Daniel a eu la gentillesse de nous rédiger un compte rendu complet de sa course lors du championnat de France de triathlon.

Les doutes  

Pour les championnats de France 2018, et riche de l’expérience de ceux de 2014 (Gravelines), il me semblait que je pouvais gagner entre 5 et 10’ avec un vélo performant, par rapport à mon vieux Décathlon titane. Estimation à partir d’un test sur mon circuit de Theix. J'avais cependant des doutes.

Les 4 questions que je me posais :

  • Le parcours des Gorges de l’Ardèche affichait 1700m de dénivelé positif, avec pratiquement aucune portion plate, les virages dangereux, surtout avec le possible mistral, parfois latéral. Un vélo de chrono allait-il pouvoir donner sa pleine mesure ?
  • Ce vélo est aussi lourd que mon ancien vélo. Quel gain sur un tel parcours de moyenne montagne, avec dénivelé important ?
  • La chasse réduite nécessite un pilotage précis surtout sur des parcours sinueux et rugueux. Oserai-je prendre quelques risques ?
  • Donner la pleine mesure d’un tel vélo suppose d’avoir conservé un bon niveau de puissance. A 70 ans est-ce réaliste ?

Il me fallait donc plusieurs semaines pour m'habituer au vélo, à ses réactions, relancer sans y laisser trop d'énergie.

La course

Sorti de l’eau en 3ème position de ma catégorie d’âge (V7), avec 14’ de retard sur l’un et 7’30 sur l‘autre, il me fallait faire un parcours vélo sans faute. Je me suis donc appliqué à raboter les dénivelés importants (en particulier les 2 côtes de 5/6 kms à 5%). Par contre, je me suis attaché à avaler les bosses courtes en profitant de l’inertie et de l’excellent aérodynamisme du vélo. Sans laisser trop de carburant. Il faut enchaîner un semi-marathon !

C’est d’ailleurs en avalant une bosse, que je suis revenu sur celui qui allait être mon principal concurrent.

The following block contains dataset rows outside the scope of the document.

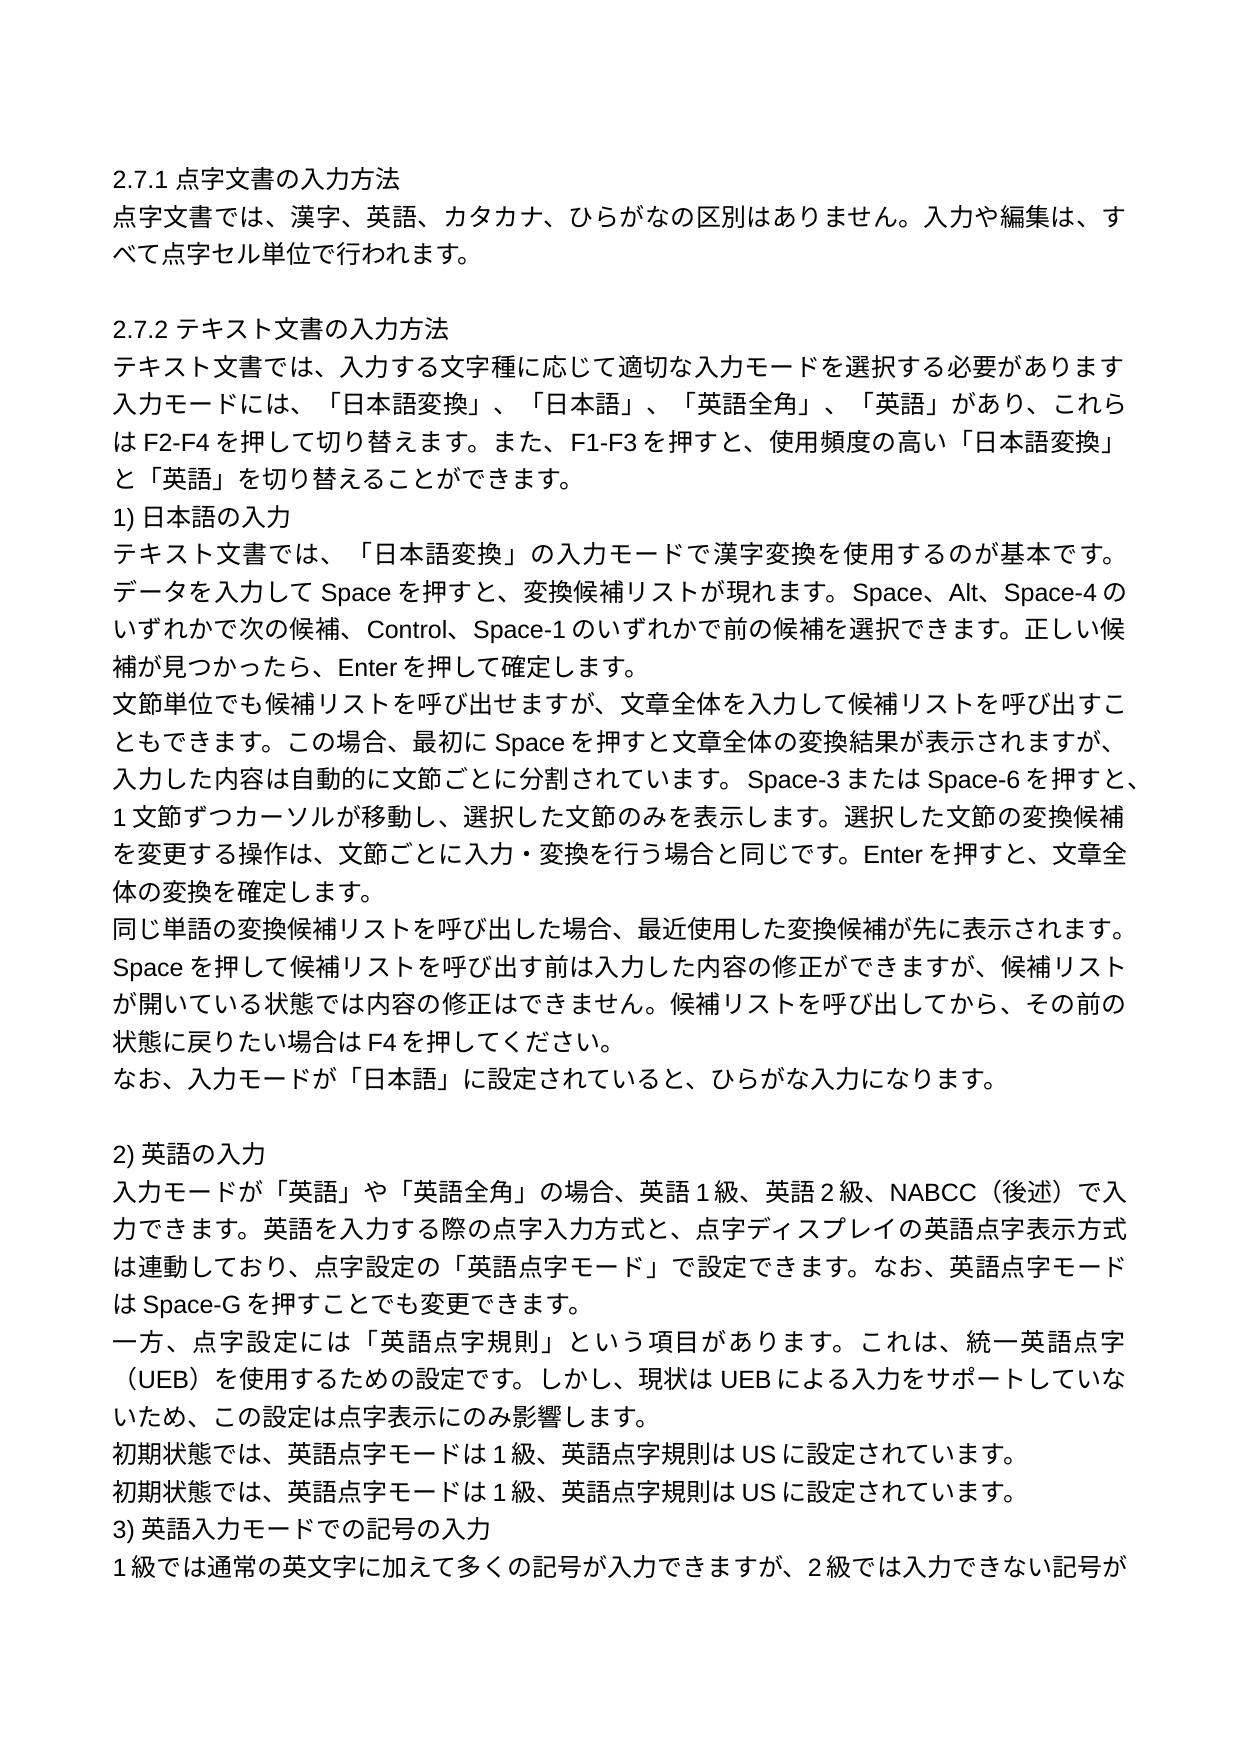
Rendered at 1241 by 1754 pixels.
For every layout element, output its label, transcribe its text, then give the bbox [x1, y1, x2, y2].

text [112, 197, 1128, 272]
text 2) 英語の入力 [112, 1134, 1128, 1172]
text 3) 英語入力モードでの記号の入力 [112, 1509, 1128, 1547]
text 初期状態では、英語点字モードは1級、英語点字規則はUSに設定されています。 [112, 1472, 1128, 1509]
text テキスト文書では、入力する文字種に応じて適切な入力モードを選択する必要があります。入力モードには、「日本語変換」、「日本語」、「英語全角」、「英語」があり、これらはF2-F4を押して切り替えます。また、F1-F3を押すと、使用頻度の高い「日本語変換」と「英語」を切り替えることができます。 [112, 347, 1128, 497]
text 同じ単語の変換候補リストを呼び出した場合、最近使用した変換候補が先に表示されます。 [112, 909, 1128, 947]
text 初期状態では、英語点字モードは1級、英語点字規則はUSに設定されています。 [112, 1434, 1128, 1472]
text 入力モードが「英語」や「英語全角」の場合、英語1級、英語2級、NABCC（後述）で入力できます。英語を入力する際の点字入力方式と、点字ディスプレイの英語点字表示方式は連動しており、点字設定の「英語点字モード」で設定できます。なお、英語点字モードはSpace-Gを押すことでも変更できます。 [112, 1172, 1128, 1322]
text 1) 日本語の入力 [112, 497, 1128, 534]
text テキスト文書では、「日本語変換」の入力モードで漢字変換を使用するのが基本です。データを入力してSpaceを押すと、変換候補リストが現れます。Space、Alt、Space-4のいずれかで次の候補、Control、Space-1のいずれかで前の候補を選択できます。正しい候補が見つかったら、Enterを押して確定します。 [112, 534, 1128, 684]
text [112, 1547, 1128, 1584]
text Spaceを押して候補リストを呼び出す前は入力した内容の修正ができますが、候補リストが開いている状態では内容の修正はできません。候補リストを呼び出してから、その前の状態に戻りたい場合はF4を押してください。 [112, 947, 1128, 1059]
text なお、入力モードが「日本語」に設定されていると、ひらがな入力になります。 [112, 1059, 1128, 1097]
subtitle 点字文書の入力方法 [112, 159, 1128, 197]
text 文節単位でも候補リストを呼び出せますが、文章全体を入力して候補リストを呼び出すこともできます。この場合、最初にSpaceを押すと文章全体の変換結果が表示されますが、入力した内容は自動的に文節ごとに分割されています。Space-3またはSpace-6を押すと、1文節ずつカーソルが移動し、選択した文節のみを表示します。選択した文節の変換候補を変更する操作は、文節ごとに入力・変換を行う場合と同じです。Enterを押すと、文章全体の変換を確定します。 [112, 684, 1128, 909]
subtitle テキスト文書の入力方法 [112, 309, 1128, 347]
text 一方、点字設定には「英語点字規則」という項目があります。これは、統一英語点字（UEB）を使用するための設定です。しかし、現状はUEBによる入力をサポートしていないため、この設定は点字表示にのみ影響します。 [112, 1322, 1128, 1434]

Au 60ème km, je me suis retrouvé juste derrière lui, dans un faux-plat descendant. J’ai temporisé à 10m de lui, pour évaluer rapidement son état de fraicheur. J’ai décidé de bluffer ; j’ai légèrement accéléré pour le passer nettement (mais sans excès) et ai enchaîné en danseuse pour avaler les 200m de la bosse qui suivait. Il se trouve que ça a marché. Il m’a dit, après l’arrivée, qu’il a tenté d’accrocher, mais a très vite renoncé. C’était, en effet l’occasion de profiter des qualités du vélo pour faire la différence et ensuite gérer calmement la fin du vélo, en espérant l’avoir mis à distance pour ne pas avoir trop de pression en course à pieds.

Le bilan

Sur la partie vélo, je fais le meilleur temps de ma catégorie avec même de gros écarts sur mes principaux adversaires : 19’, 22’ et 33’, pour mes 3 poursuivants immédiats.

Il est évident qu’avec mon vélo, je n’aurais pu faire mieux que 2ème au général, 4 à 5’ derrière le champion de France en titre.

Je remercie les Cycles Chedaleux de m'avoir permis de louer le BMC Timemachine 01, car il a été décisif pour décrocher la plus haute marche du podium.